AYODESA.COM, JAKARTA — Mediasi perkara gugatan dugaan ijazah palsu SMA/sederajat milik Wakil Presiden Gibran Rakabuming Raka digelar di Pengadilan Negeri Jakarta Pusat, Senin (29/9/2025), secara berlangsung tertutup. Diketahui, pada persidangan sebelumnya, seorang warga bernama Subhan Palal menggugat Wapres Gibran dan KPU RI dengan nilai gugatan fantastis sebesar Rp125 triliun.
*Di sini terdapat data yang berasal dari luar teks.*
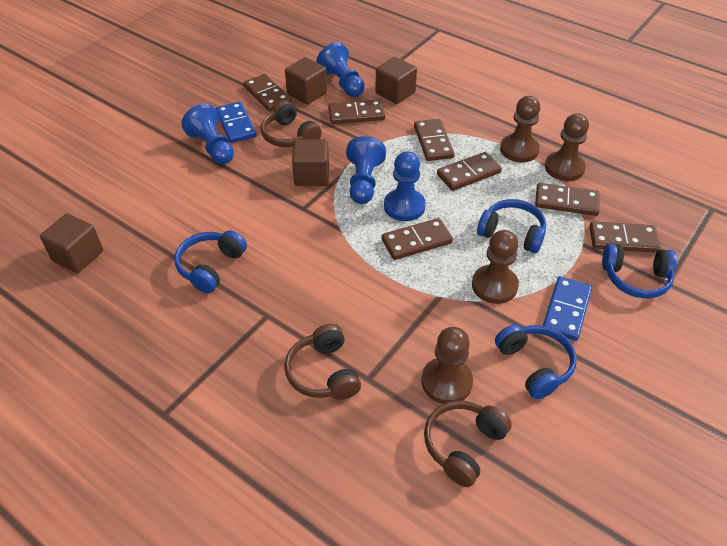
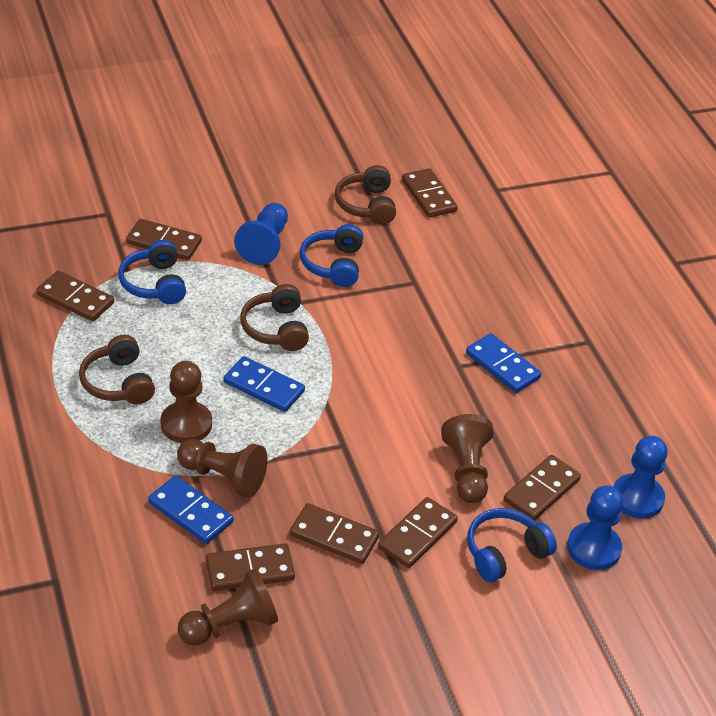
blue domino: [216,102,257,143] [543,276,592,341] = 2 -> [148,476,234,544] [223,356,305,412] [466,333,541,393] = 3
blue headphones: [174,230,247,293] [477,199,546,253] [495,324,577,399] [602,243,677,298] = 4 -> [118,240,186,304] [300,224,363,287] [467,508,557,582] = 3
blue pawn: [181,104,234,164] [316,42,365,97] [346,136,386,204] [384,151,426,221] = 4 -> [234,203,288,265] [567,485,623,570] [613,436,668,519] = 3
brown cube: [40,213,103,273] [285,57,327,105] [292,139,329,186] [375,57,417,104] = 4 -> none = 0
Perkara bernomor 583/Pdt.G/2025/PN Jkt.Pst, itu berfokus pada keabsahan ijazah SMA Gibran yang dinilai penggugat tidak sesuai dengan aturan hukum di Indonesia.
Usai mediasi, kuasa hukum tergugat Gibran, Dadan Herli Saputra, menegaskan bahwa langkah penggugat yang mengajukan resume hanyalah bagian dari prosedur hukum biasa dan tidak perlu diperdebatkan.
“Arti dari penggugat mengajukan resume, nanti akan kita ketik saja. Tidak apa-apa, memang itu merupakan suatu proses yang tidak ada perdebatan apapun,” ujar Dadan kepada awak media.
Ia menambahkan bahwa pada prinsipnya seluruh dokumen dan pokok perkara sudah lengkap sesuai aturan hukum. Namun, ia mengakui ada beberapa pengecualian yang bisa diperhatikan.
“Ada tidak ada, kita semua sudah lengkap. Principal harus datang sesuai dengan Nomor 1 Tahun 2016, tetapi ada beberapa kecuali di sana. Walaupun tidak datang, ada beberapa hal yang bisa nanti dicermati,” tambahnya.
Sementara itu, penggugat Subhan Palal justru menilai jalannya mediasi hari ini tidak adil. Ia menegaskan bahwa mediator memutuskan penundaan karena prinsipal, yaitu tergugat 1 (Wapres Gibran) dan tergugat 2 (KPU RI), tidak hadir.